(Supplied records begins)

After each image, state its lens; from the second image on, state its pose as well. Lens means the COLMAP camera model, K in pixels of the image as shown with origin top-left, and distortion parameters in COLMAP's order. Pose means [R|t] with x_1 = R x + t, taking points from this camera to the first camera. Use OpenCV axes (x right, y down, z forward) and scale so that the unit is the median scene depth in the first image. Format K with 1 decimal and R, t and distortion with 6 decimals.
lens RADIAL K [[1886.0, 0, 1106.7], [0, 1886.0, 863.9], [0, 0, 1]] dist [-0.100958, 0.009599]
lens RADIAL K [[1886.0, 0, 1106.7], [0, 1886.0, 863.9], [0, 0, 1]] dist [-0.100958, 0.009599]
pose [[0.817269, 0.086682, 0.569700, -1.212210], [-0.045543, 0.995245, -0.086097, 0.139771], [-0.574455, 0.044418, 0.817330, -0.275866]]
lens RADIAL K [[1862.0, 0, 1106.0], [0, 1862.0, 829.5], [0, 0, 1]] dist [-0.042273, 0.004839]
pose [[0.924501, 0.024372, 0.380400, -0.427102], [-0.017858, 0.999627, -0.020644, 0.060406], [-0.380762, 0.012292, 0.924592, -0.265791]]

(Supplied records ends)

◆ **Instructions to follow**
Each line above is to be reproduced exactly. Leave none out.

◆ **Finished task**
After each image, state its lens; from the second image on, state its pose as well. Lens means the COLMAP camera model, K in pixels of the image as shown with origin top-left, and distortion parameters in COLMAP's order. Pose means [R|t] with x_1 = R x + t, taking points from this camera to the first camera. Use OpenCV axes (x right, y down, z forward) and scale so that the unit is the median scene depth in the first image. Format K with 1 decimal and R, t and distortion with 6 decimals.
lens RADIAL K [[1886.0, 0, 1106.7], [0, 1886.0, 863.9], [0, 0, 1]] dist [-0.100958, 0.009599]
lens RADIAL K [[1886.0, 0, 1106.7], [0, 1886.0, 863.9], [0, 0, 1]] dist [-0.100958, 0.009599]
pose [[0.817269, 0.086682, 0.569700, -1.212210], [-0.045543, 0.995245, -0.086097, 0.139771], [-0.574455, 0.044418, 0.817330, -0.275866]]
lens RADIAL K [[1862.0, 0, 1106.0], [0, 1862.0, 829.5], [0, 0, 1]] dist [-0.042273, 0.004839]
pose [[0.924501, 0.024372, 0.380400, -0.427102], [-0.017858, 0.999627, -0.020644, 0.060406], [-0.380762, 0.012292, 0.924592, -0.265791]]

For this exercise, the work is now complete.